Checking the f/w seperator was the first thing I did. I'll start on the other things.

Why would the engine miss in mid-range and then flatten out and run smooth at high range?


hauptjm posted 05-19-2003 11:10 AM ET (US)     Profile for hauptjm    
kingfish, that almost sounds like a timing problem. I'm not sure how that would occur in the middle of your power band. Fuel problems usually are most noticable at higher speeds where the demand is the highest.
kingfish posted 05-19-2003 01:32 PM ET (US)     Profile for kingfish  Send Email to kingfish     
Thanks Jim-

I haven't thought it was timing because in the power band where the stuttering occurs, it isn't consistent like it typically is with timing; all the cylinders will fire for a while then one or two drop out for a while. Then OK for a while, then misses.

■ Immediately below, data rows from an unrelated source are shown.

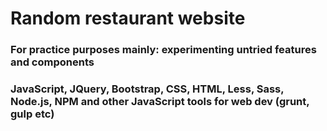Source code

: # Random restaurant website

### For practice purposes mainly: experimenting untried features and components

### JavaScript, JQuery, Bootstrap, CSS, HTML, Less, Sass, Node.js, NPM and other JavaScript tools for web dev (grunt, gulp etc) 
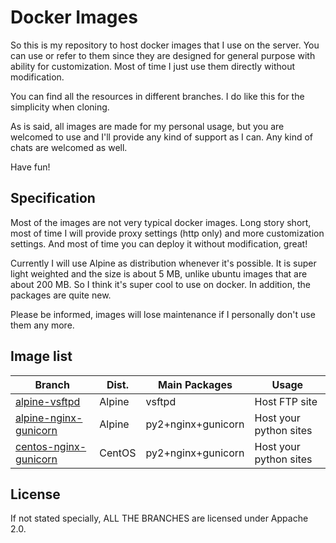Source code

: # Docker Images

So this is my repository to host docker images that I use on the server. You can use or refer to them since they are designed for general purpose with ability for customization. Most of time I just use them directly without modification.

You can find all the resources in different branches. I do like this for the simplicity when cloning.

As is said, all images are made for my personal usage, but you are welcomed to use and I'll provide any kind of support as I can. Any kind of chats are welcomed as well.

Have fun!

## Specification

Most of the images are not very typical docker images. Long story short, most of time I will provide proxy settings (http only) and more customization settings. And most of time you can deploy it without modification, great!

Currently I will use Alpine as distribution whenever it's possible. It is super light weighted and the size is about 5 MB, unlike ubuntu images that are about 200 MB. So I think it's super cool to use on docker. In addition, the packages are quite new.

Please be informed, images will lose maintenance if I personally don't use them any more.

## Image list

Branch                     | Dist.  | Main Packages      | Usage
---------------------------|--------|--------------------|-----------------------
[alpine-vsftpd][1]         | Alpine | vsftpd             | Host FTP site
[alpine-nginx-gunicorn][2] | Alpine | py2+nginx+gunicorn | Host your python sites
[centos-nginx-gunicorn][3] | CentOS | py2+nginx+gunicorn | Host your python sites

## License

If not stated specially, ALL THE BRANCHES are licensed under Appache 2.0.

[1]: https://github.com/Towdium/DockerImages/tree/alpine-vsftpd
[2]: https://github.com/Towdium/DockerImages/tree/alpine-nginx-gunicorn
[3]: https://github.com/Towdium/DockerImages/tree/centos-nginx-gunicorn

hauptjm posted 05-20-2003 10:58 AM ET (US)     Profile for hauptjm    
It really sounds like an ignition problem. Can a coil go bad intermittently? Maybe the optical sensor (does the '92 OMC even have this?), again go out intermittently? When my optical sensor went out, it went kaput, not slowly. The engine was totally disabled. The good news was it was a $35.00 part and easy to replace. KF, can your generation motor be diagnosed on a computer? If so, check around to see if there is a mechanic that might moonlight and plug you into their laptop. I have often thought of buying the adaptor and software to do this myself.